Ordinarily, when you have won in the court of appeals, you try very hard to convince the Supreme Court not to hear your case, because if the justices decline to hear it, the lower court decision stands and you win. But across the country, other appellate courts had found public displays of the Ten Commandments to be unconstitutional. Abbott and I had a long discussion about the strong likelihood that the Supreme Court would take one of these cases in the next couple of years. So we asked ourselves, “Which case has the best chance of protecting the Ten Commandments, and the freedom of religion?”
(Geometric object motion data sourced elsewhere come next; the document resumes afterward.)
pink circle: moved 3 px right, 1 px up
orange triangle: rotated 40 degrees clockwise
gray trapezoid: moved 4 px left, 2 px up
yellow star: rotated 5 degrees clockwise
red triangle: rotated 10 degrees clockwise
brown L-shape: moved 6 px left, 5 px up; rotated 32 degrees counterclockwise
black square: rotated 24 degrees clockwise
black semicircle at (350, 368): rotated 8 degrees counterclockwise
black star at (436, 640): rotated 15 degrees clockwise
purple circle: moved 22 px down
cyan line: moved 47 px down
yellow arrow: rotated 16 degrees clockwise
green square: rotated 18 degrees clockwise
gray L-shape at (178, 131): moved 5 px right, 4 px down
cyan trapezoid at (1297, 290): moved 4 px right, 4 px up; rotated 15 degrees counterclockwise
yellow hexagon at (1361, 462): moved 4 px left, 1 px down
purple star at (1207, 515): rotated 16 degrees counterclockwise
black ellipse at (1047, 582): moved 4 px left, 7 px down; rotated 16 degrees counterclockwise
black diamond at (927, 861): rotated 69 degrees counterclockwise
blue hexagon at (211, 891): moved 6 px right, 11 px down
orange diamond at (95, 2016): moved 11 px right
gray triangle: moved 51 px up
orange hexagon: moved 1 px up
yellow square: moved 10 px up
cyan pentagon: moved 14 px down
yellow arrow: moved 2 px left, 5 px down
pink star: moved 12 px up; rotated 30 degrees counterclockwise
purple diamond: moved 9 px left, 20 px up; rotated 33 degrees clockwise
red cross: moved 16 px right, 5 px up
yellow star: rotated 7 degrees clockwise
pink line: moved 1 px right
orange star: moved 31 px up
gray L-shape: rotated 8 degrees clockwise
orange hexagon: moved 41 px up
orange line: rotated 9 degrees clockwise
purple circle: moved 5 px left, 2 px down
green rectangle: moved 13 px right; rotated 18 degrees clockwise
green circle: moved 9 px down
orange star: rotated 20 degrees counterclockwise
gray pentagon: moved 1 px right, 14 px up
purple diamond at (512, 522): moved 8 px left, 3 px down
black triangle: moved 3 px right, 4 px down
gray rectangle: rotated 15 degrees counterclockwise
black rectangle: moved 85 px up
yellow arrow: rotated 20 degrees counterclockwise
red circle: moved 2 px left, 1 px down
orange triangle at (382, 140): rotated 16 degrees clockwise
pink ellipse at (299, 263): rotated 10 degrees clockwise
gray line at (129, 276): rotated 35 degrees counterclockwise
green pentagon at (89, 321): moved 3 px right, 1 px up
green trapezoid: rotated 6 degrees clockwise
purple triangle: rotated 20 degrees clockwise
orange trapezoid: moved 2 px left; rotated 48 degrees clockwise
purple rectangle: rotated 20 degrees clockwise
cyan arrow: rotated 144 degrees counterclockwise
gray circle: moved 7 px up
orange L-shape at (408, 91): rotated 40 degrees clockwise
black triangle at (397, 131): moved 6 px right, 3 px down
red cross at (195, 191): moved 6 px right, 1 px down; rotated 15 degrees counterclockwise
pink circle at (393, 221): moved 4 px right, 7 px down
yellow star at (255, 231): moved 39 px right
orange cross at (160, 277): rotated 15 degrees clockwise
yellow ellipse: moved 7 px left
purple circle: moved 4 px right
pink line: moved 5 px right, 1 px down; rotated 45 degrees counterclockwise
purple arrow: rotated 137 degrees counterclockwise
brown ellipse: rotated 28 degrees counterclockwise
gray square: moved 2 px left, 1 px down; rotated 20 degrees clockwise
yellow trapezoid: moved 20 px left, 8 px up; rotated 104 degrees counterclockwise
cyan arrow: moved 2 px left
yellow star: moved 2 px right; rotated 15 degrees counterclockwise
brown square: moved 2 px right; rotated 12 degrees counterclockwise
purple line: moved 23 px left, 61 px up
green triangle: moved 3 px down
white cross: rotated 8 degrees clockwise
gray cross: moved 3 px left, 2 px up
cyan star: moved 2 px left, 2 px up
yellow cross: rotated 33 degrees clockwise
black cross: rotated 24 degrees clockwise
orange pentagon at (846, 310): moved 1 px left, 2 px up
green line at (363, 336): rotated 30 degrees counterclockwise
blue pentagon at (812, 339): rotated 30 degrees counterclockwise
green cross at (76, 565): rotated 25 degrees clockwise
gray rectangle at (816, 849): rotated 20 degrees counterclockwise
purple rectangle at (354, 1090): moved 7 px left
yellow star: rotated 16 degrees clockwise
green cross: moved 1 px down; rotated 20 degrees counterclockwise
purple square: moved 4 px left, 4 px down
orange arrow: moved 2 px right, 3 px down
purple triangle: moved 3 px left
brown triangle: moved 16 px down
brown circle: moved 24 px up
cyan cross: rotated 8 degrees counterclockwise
  We concluded that no state had a better chance of securing a victory on this issue in the Supreme Court than Texas did. Other states had to overcome ill-advised statements by government officials that the explicit purpose of their displays of the Ten Commandments was religious. Not so in Texas, where the Fraternal Order of Eagles—a secular service organization—had erected the monument to promote morals and responsibility among young people. Moreover, the statue had been standing since 1961 and was surrounded by dozens of secular monuments. The Supreme Court would consider both of those factors—being part of a historical tradition and being associated with nonreligious displays—to weigh in favor of a display’s constitutionality.

  We therefore took the unusual step of filing a brief before the U.S. Supreme Court saying that if the Court was inclined to consider a case raising this legal question, it should agree with our opponent’s request that the Court hear our case. That was a high-risk proposition, because the Supreme Court is extremely unpredictable on cases involving religion. Only three of the nine justices were sure to rule in our favor. If we couldn’t persuade more than Chief Justice Rehnquist and Justices Scalia and Thomas, we would lose the entire case.